A Goodwin Procter team led by IP Litigation partner Mark Abate obtained a significant victory for IBM in Picture Patents v. Aeropostale in U.S. District Court for the Southern District of New York. In a decision that became public this week, the court ruled that, under IBM’s employee agreement regarding intellectual property rights, IBM owns patents obtained by an employee after leaving IBM.
In 2007 and 2008, Picture Patents filed lawsuits against website operators alleging infringement of a patent related to a graphical user interface. The inventor, Michelle Baker, was a part-time employee at IBM’s TJ Watson Lab from 1990 to 1993 when she conceived of the invention. She obtained patents on the invention after leaving IBM and assigned them to Picture Patents.
The defendants subpoenaed IBM for Baker’s employment records and later filed a motion to dismiss for lack of ownership, alleging IBM owned the patent under the IP rights agreement signed by Baker on joining IBM. IBM was joined as a declaratory judgment defendant and counterclaimed for ownership.
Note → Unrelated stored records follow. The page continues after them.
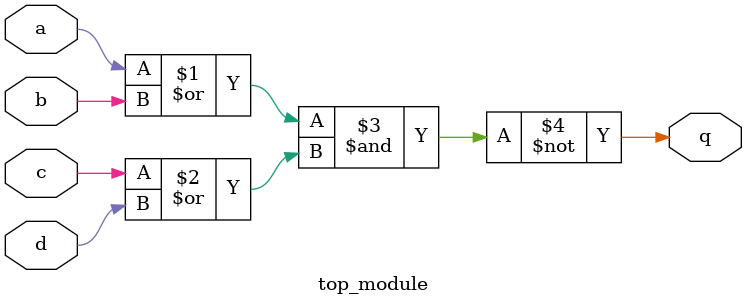
<source format=sv>
module top_module (
    input a, 
    input b, 
    input c, 
    input d,
    output q
);

    assign q = ~((a | b) & (c | d));

endmodule

</source>
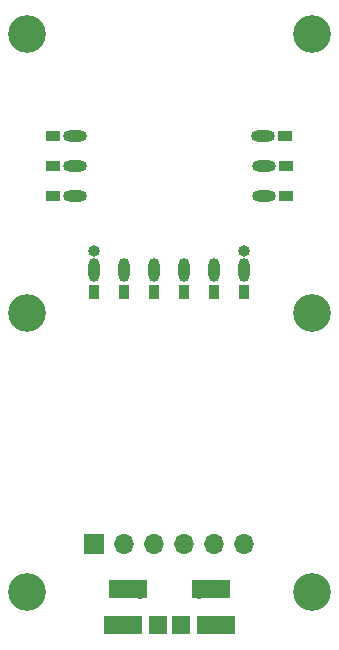
<source format=gbr>
%TF.GenerationSoftware,KiCad,Pcbnew,6.0.1+dfsg-1*%
%TF.CreationDate,2022-09-02T19:09:10-04:00*%
%TF.ProjectId,CH340-testing,43483334-302d-4746-9573-74696e672e6b,rev?*%
%TF.SameCoordinates,Original*%
%TF.FileFunction,Soldermask,Bot*%
%TF.FilePolarity,Negative*%
%FSLAX46Y46*%
G04 Gerber Fmt 4.6, Leading zero omitted, Abs format (unit mm)*
G04 Created by KiCad (PCBNEW 6.0.1+dfsg-1) date 2022-09-02 19:09:10*
%MOMM*%
%LPD*%
G01*
G04 APERTURE LIST*
%ADD10C,3.200000*%
%ADD11O,0.890000X1.550000*%
%ADD12O,1.250000X0.950000*%
%ADD13R,3.200000X1.550000*%
%ADD14R,1.500000X1.550000*%
%ADD15R,1.700000X1.700000*%
%ADD16O,1.700000X1.700000*%
%ADD17O,0.950000X2.000000*%
%ADD18O,2.000000X0.950000*%
%ADD19R,1.300000X0.900000*%
%ADD20R,0.900000X1.300000*%
%ADD21O,1.000000X1.000000*%
G04 APERTURE END LIST*
D10*
%TO.C,REF\u002A\u002A*%
X162065000Y-90348000D03*
%TD*%
%TO.C,REF\u002A\u002A*%
X137935000Y-137592000D03*
%TD*%
%TO.C,REF\u002A\u002A*%
X162065000Y-137592000D03*
%TD*%
%TO.C,REF\u002A\u002A*%
X137935000Y-113970000D03*
%TD*%
D11*
%TO.C,J2*%
X146500000Y-140416000D03*
D12*
X152500000Y-137716000D03*
D13*
X153900000Y-140416000D03*
D11*
X153500000Y-140416000D03*
D14*
X149000000Y-140416000D03*
D13*
X146100000Y-140416000D03*
X146500000Y-137316000D03*
D14*
X151000000Y-140416000D03*
D12*
X147500000Y-137716000D03*
D13*
X153500000Y-137316000D03*
%TD*%
D10*
%TO.C,REF\u002A\u002A*%
X137935000Y-90348000D03*
%TD*%
D15*
%TO.C,J1*%
X143650000Y-133528000D03*
D16*
X146190000Y-133528000D03*
X148730000Y-133528000D03*
X151270000Y-133528000D03*
X153810000Y-133528000D03*
X156350000Y-133528000D03*
%TD*%
D17*
%TO.C,Um1*%
X146190000Y-110330000D03*
X148730000Y-110330000D03*
D18*
X142025000Y-104080000D03*
X142025000Y-99000000D03*
X157975000Y-104080000D03*
D17*
X153810000Y-110330000D03*
X143650000Y-110330000D03*
X156350000Y-110330000D03*
D18*
X157900000Y-99000000D03*
X142025000Y-101540000D03*
D17*
X151270000Y-110330000D03*
D18*
X157975000Y-101540000D03*
D19*
X140175000Y-99000000D03*
X140175000Y-101540000D03*
X140175000Y-104080000D03*
D20*
X143650000Y-112180000D03*
D21*
X143650000Y-108730000D03*
D20*
X146190000Y-112180000D03*
X148730000Y-112180000D03*
X151270000Y-112180000D03*
X153810000Y-112180000D03*
X156350000Y-112180000D03*
D21*
X156350000Y-108730000D03*
D19*
X159825000Y-104080000D03*
X159825000Y-101540000D03*
X159750000Y-99000000D03*
%TD*%
D10*
%TO.C,REF\u002A\u002A*%
X162065000Y-113970000D03*
%TD*%
M02*

</source>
The parties filed cross-motions for summary judgment and dismissal. IBM alleged its IP rights agreement vested ownership in IBM. Picture Patents alleged the invention was not covered by the agreement and IBM’s ownership claim was barred by the statute of limitations, laches, estoppel and waiver.
The court determined that the IP rights agreement “clearly applies to” the invention and the corresponding patents, rejecting arguments that the agreement did not apply because the invention did not result from “assigned tasks” at IBM and because Baker worked on it on her own time. The court held that, under the IP rights agreement, ownership in the patents vested in IBM.
The court then rejected Picture Patents’ remaining claims that statute of limitations, laches, equitable estoppel or the waiver/modification defense barred IBM’s ownership of the patent.